McLennnan looks forward to the expected completion in June of the Windhover Contemplative Center, another new space for contemplation and reflection currently under construction along Santa Teresa Street near the New Guinea Sculpture Garden. The center will feature the paintings of Nathan Oliveira and will be a place the campus community can visit to take a break from the intensity of the day.
"I've been excited to partner with Vice Provost for Student Affairs Greg Boardman, devoted donors, extraordinary architects, a skilled project manager and many others to help conceive a facility to serve all students, faculty and staff, including those who would call themselves neither religious nor spiritual, to relieve stress and promote well-being," McLennan said.
McLennan plans a yearlong sabbatical of personal renewal and intellectual exploration. Then, in the fall of 2015, he hopes to continue and expand his role as lecturer in the Stanford Graduate School of Business, where for many years he has taught a course titled, "The Business World: Moral and Spiritual Inquiry Through Literature."

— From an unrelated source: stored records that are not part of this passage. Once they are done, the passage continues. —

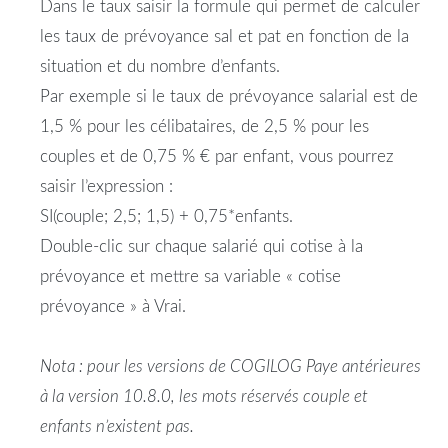
Dans le
taux
saisir la formule qui permet de calculer
les
taux
de
prévoyance
sal et pat en fonction de la
situation
et du
nombre
d’
enfants
.
Par exemple si le
taux
de
prévoyance
salarial est de
1,5 % pour les célibataires, de 2,5 % pour les
couples et de 0,75 % € par enfant, vous pourrez
saisir l’expression :
SI(
couple
; 2,5; 1,5) + 0,75*enfants.
Double-clic sur chaque
salarié
qui cotise à la
prévoyance
et mettre sa variable « cotise
prévoyance
» à Vrai.
Nota : pour les versions de COGILOG Paye antérieures
à la version 10.8.0, les mots réservés
couple
et
enfants
n’existent pas.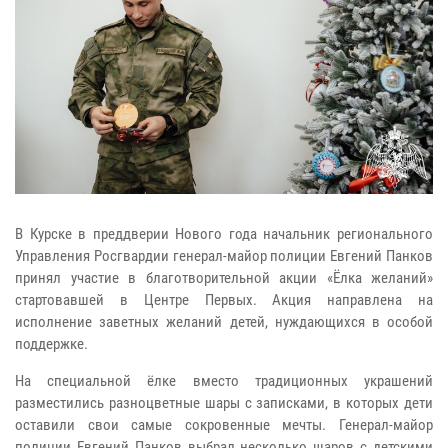
В Курске в преддверии Нового года начальник регионального
Управления Росгвардии генерал-майор полиции Евгений Панков
принял участие в благотворительной акции «Ёлка желаний»
стартовавшей в Центре Первых. Акция направлена на
исполнение заветных желаний детей, нуждающихся в особой
поддержке.
На специальной ёлке вместо традиционных украшений
разместились разноцветные шары с записками, в которых дети
оставили свои самые сокровенные мечты. Генерал-майор
полиции Евгений Панков выбрал несколько шаров с детскими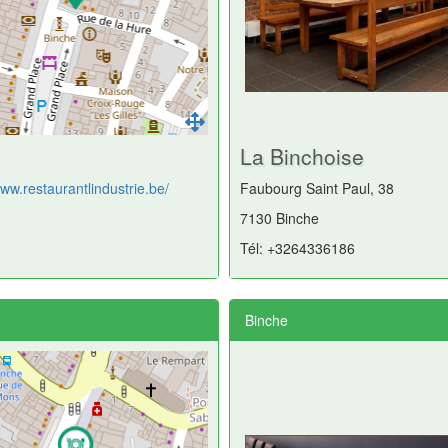
La Binchoise
www.restaurantlindustrie.be/
Faubourg Saint Paul, 38
7130 Binche
Tél: +3264336186
Binche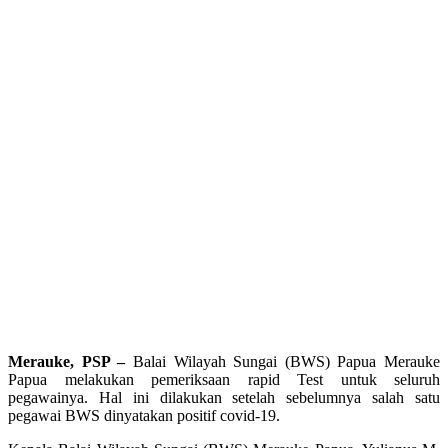
Merauke, PSP –
Balai Wilayah Sungai (BWS) Papua Merauke
Papua melakukan pemeriksaan rapid Test untuk seluruh
pegawainya. Hal ini dilakukan setelah sebelumnya salah satu
pegawai BWS dinyatakan positif covid-19.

Provost Etchemendy will appoint a search committee this fall to begin the process of finding McLennan's successor.
McLennan's first duties as dean were in fall 2000, when he gave the invocation at the Opening Convocation and then again at the inauguration of President John Hennessy.
Since that time, he has taught hundreds of Stanford students in undergraduate courses through the Ethics in Society Program ("Ethics and the Professions" and "The Meaning of Life") and through Urban Studies with the associate deans for religious life ("Spirituality and Nonviolent Social Transformation"), and in the Masters of Liberal Arts ("The Meaning of Life") and Continuing Studies programs ("Exploring Liberal Christianity"), as well as at the Graduate School of Business.
Last May, McLennan became a faculty fellow of the McCoy Family Center for Ethics in Society. His primary research interests are in the interface of religion, ethics and the professions.
McLennan received a B.A. from Yale University in 1970 as a scholar of the house working in the area of computers and the mind. He received M.Div. and J.D. degrees from Harvard Divinity and Law Schools in 1975. In 1975, he was ordained to the ministry (Unitarian Universalist) and admitted to the Massachusetts Bar as an attorney. From 1975 to 1984, McLennan practiced church-sponsored poverty law in the Dorchester neighborhood of Boston. He was the university chaplain at Tufts University from 1984-2000 and senior lecturer at the Harvard Business School for 10 of those years.
He is the author of two books: Finding Your Religion: When the Faith You Grew Up With Has Lost Its Meaning (HarperSanFrancisco, 1999) and Jesus Was a Liberal: Reclaiming Christianity for All (Palgrave Macmillan, 2009). He co-authored, with Laura Nash of Harvard Business School, Church on Sunday, Work on Monday: The Challenge of Fusing Christian Values With Business Life (Jossey-Bass, 2001).